• _STATED PROBLEM 1_
In the bankruptcy appeal opinion, why were the tenants of 45 West 45th Street notified of the foreclosure action and named as defendants? Answer in one to three sentences.
• _STATED PROBLEM 2_
According to the bankruptcy appeal opinion, on what date did Mallard Associates file its petition for an arrangement under Chapter XII?

• _TEXT PROVIDED_
• • • • • • •

The opinion of the court was delivered by: CARTER
This is an appeal from Bankruptcy Judge Joel Lewittes's denial of a secured creditor's motion to dismiss a debtor's Chapter XII petition for an arrangement. Judge Lewittes's oral order was based on a holding that good faith in filing a petition is not a prerequisite to a debtor's proceeding under Chapter XII of the Bankruptcy Act.
The facts pertinent to the appeal are these:
In October, 1977, a secured creditor, Greenwich Savings Bank, commenced a proceeding in New York State court to foreclose its mortgage upon property located at 45 West 45th Street. Since Greenwich sought to extinguish existing leaseholds, the tenants were notified of the action and named as defendants. Two of the principal tenants, a textile company owned by Benjamin Solomon and a motion picture sound studio owned by Robert J. Hopkins, began negotiating with the bank to preserve their leaseholds. By April, 1978, it became clear that no agreement would be reached. Thereafter, Greenwich contracted to sell the property to SJK Realty Corp. at such time as the bank may purchase it at a foreclosure sale.
On September 5, 1978, Solomon and Hopkins purchased 45 West 45th Street from the owners for $ 10,000,
taking title in the name of 4545 Realty Corp., a nominee corporation owned by them. On September 13, 1978, Greenwich moved in the pending state proceeding for summary judgment of foreclosure. Solomon and Hopkins then formed a limited partnership, Mallard Associates, whose general partner is 4545 Realty Corp. and whose limited partners are Solomon and Hopkins. Further discussions about Solomon's and Hopkins's businesses' remaining in the building, now between Mallard Associates and the bank, again led nowhere. On October 25, 1978, Mallard filed its petition for an arrangement under Chapter XII of the Bankruptcy Act. Greenwich moved to dismiss the petition. Judge Lewittes's denial of the motion on the ground that good faith in filing a petition is not a condition for Chapter XII proceedings prompted the instant appeal.

• • • • • • •

• _GIVEN MATERIAL_
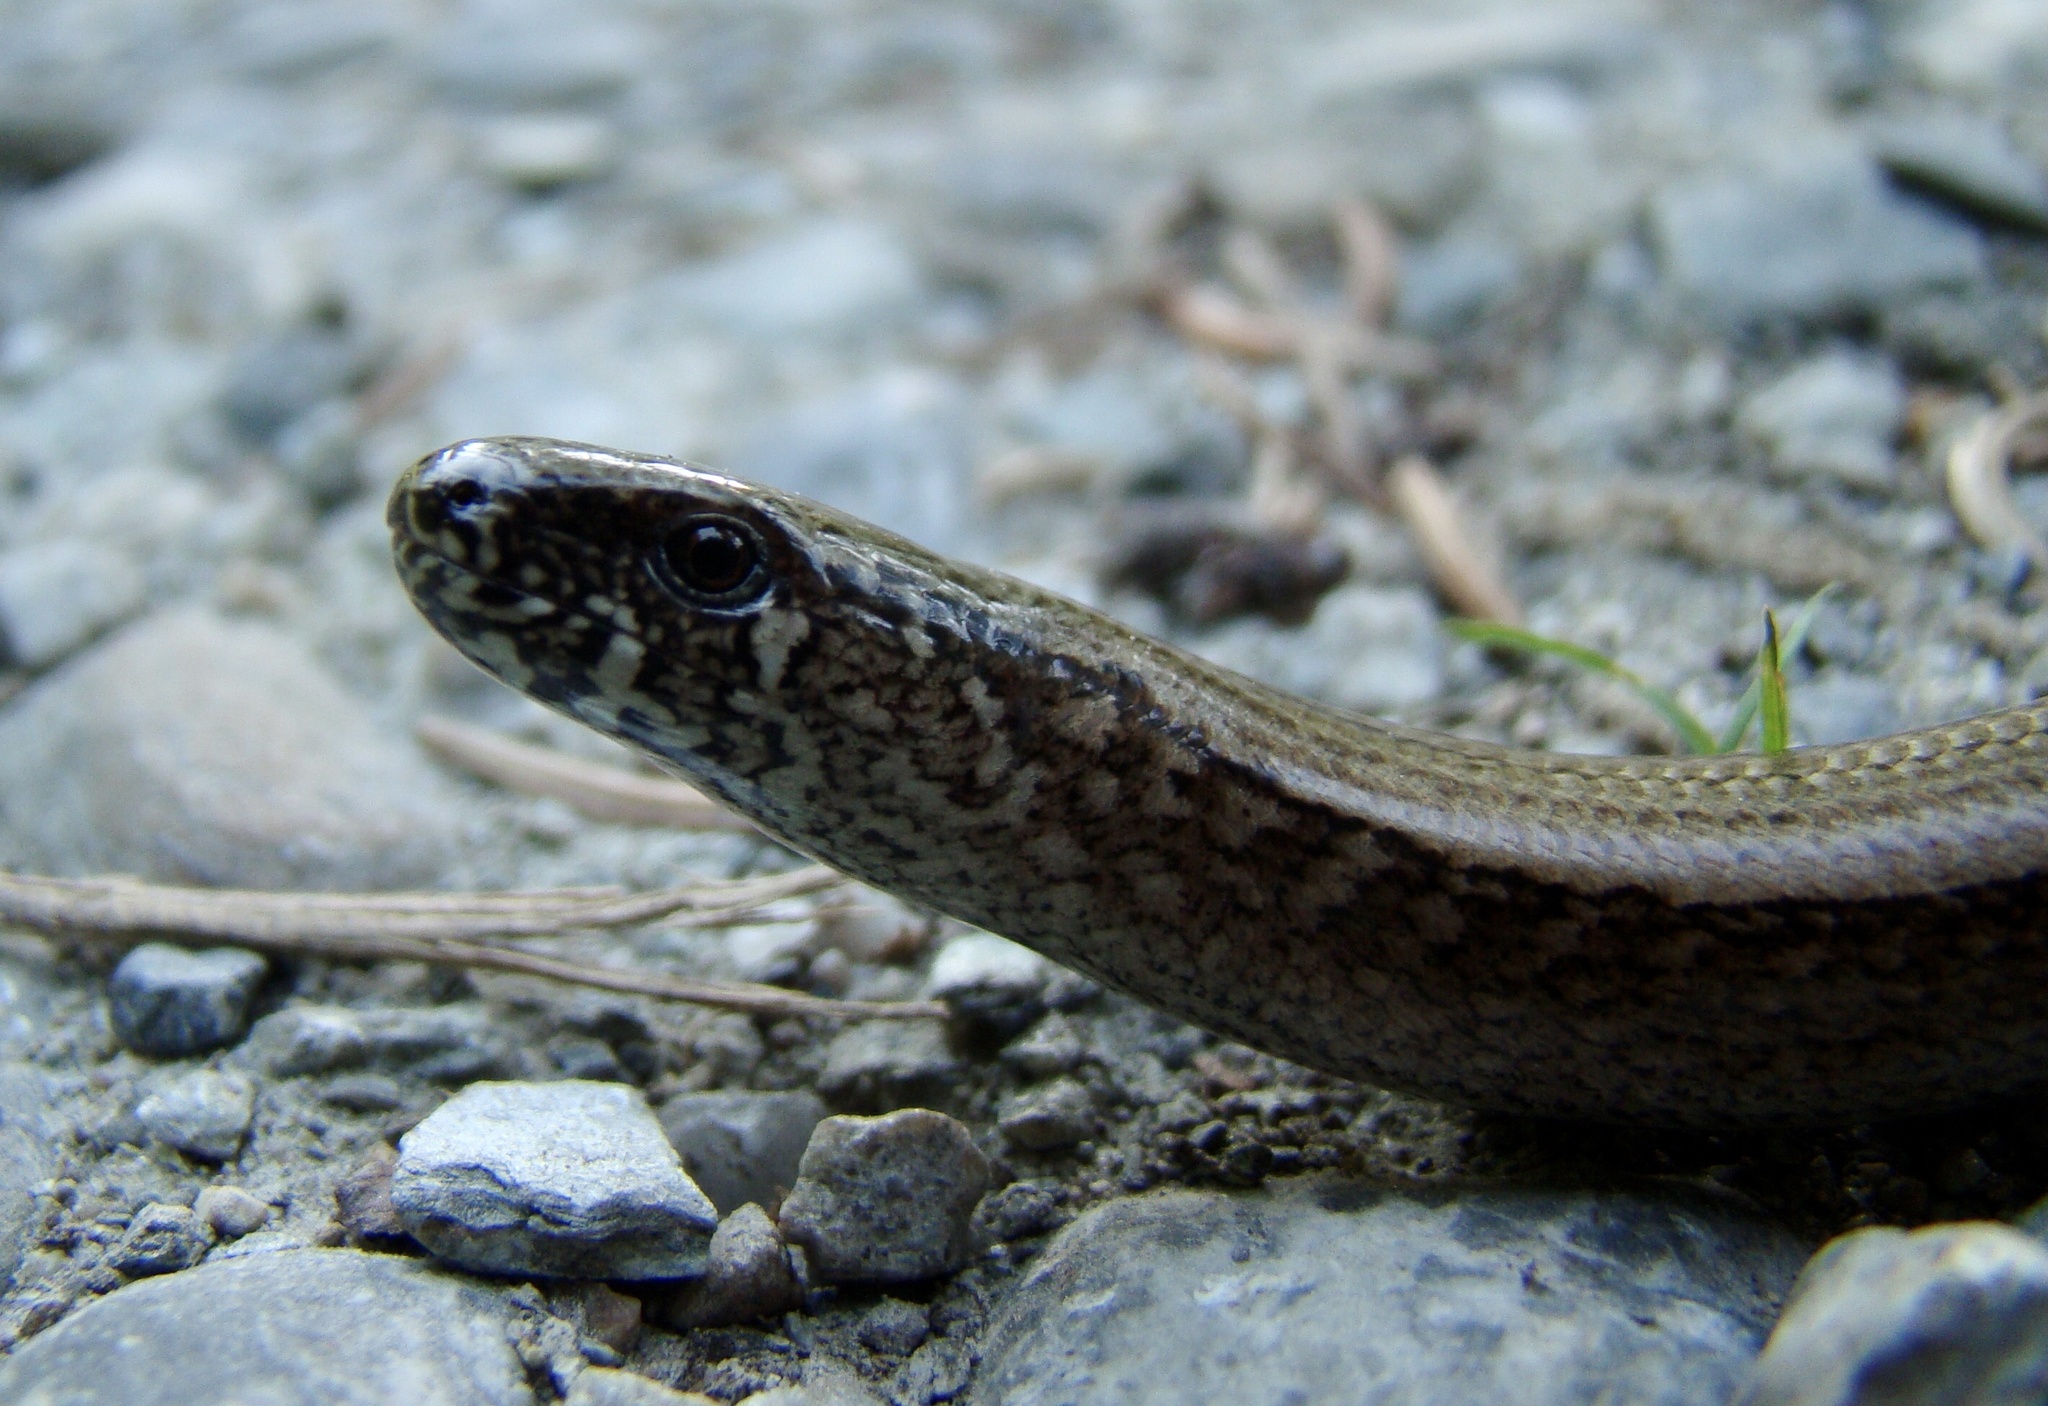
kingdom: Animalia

• • • • • • •

• _CORRECT OUTPUT 1_
Greenwich Savings Bank sought to extinguish the existing leaseholds on the property. For that reason, the tenants were notified of the foreclosure action and named as defendants.

• _CORRECT OUTPUT 2_
October 25, 1978.